Spain in English

Spain: an independent Scotland could rejoin EU

Spain’s foreign minister said Tuesday that an independent Scotland could rejoin the European Union after Brexit – and warned of the United Kingdom’s ‘weakness’.

Previously, Madrid has been seen as an obstacle to Scotland joining Europe, as it faces its own Catalan separatists’ demands.

But, with Britain to leave the EU on 29 March, Foreign Minister Josep Borrell said that if Scotland follows a legal path to leave the UK it could come back.

Supporters wave Catalan pro-independence ‘Estelada’ flags and Scottish Saltire flags outside the court where former Catalan minister Clara Ponsati appeared after surrendering herself under the European Arrest Warrant in Edinburgh on 28 March 2018. (Scott Heppell / AFP)

‘Why not, if they leave Britain in accordance with their internal regulations?’ Borrell asked, in an interview with the Politico EU news site.

‘If Westminster agrees, we are not going to be more papist than the pope.’

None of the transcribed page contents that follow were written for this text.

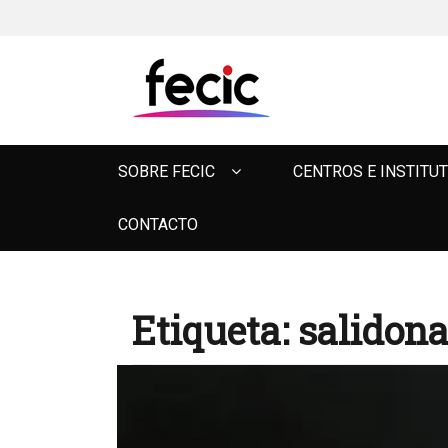
FECIC
Primary
SOBRE FECIC
CENTROS E INSTITU
menu
CONTACTO
Etiqueta:
salidon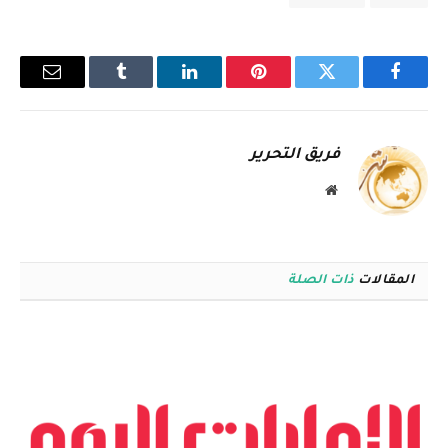
فيسبوك
تويتر
بينتيريست
لينكدإن
Tumblr
البريد
الإلكترو
فريق التحرير
موقع
الويب
المقالات
ذات الصلة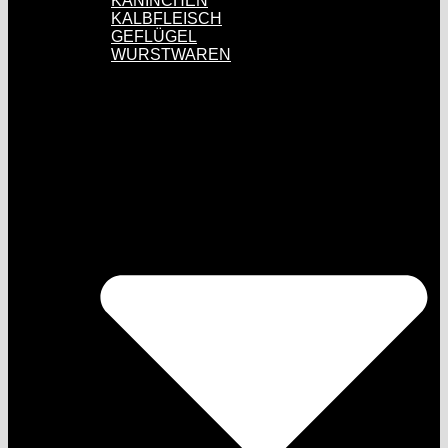
KANINCHEN
KALBFLEISCH
GEFLÜGEL
WURSTWAREN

Scotland held an independence vote in 2014, but the Scottish nationalists were defeated at the ballot box. In the same year, Spain refused to recognise a symbolic Catalan ‘consultation’ poll.

But, when Britons voted in June 2016 to leave the EU, a majority in Scotland wanted to remain, reviving talks of another independence bid.

‘I am very much (more) worried about the unity of the United Kingdom than the unity of the Kingdom of Spain,’ Borrell told Politico in the interview.

‘I think the United Kingdom will split apart before Spain,’ he added. ‘It’s a clear sign of the UK weakness.’

Spain has its own concerns about Brexit plans, and is this week pushing for a formal declaration it must give the green light to any change in Gibraltar’s status.

Madrid lays claim to the British overseas territory and wants Brexit agreements to confirm that it must come to an accord with London on its future.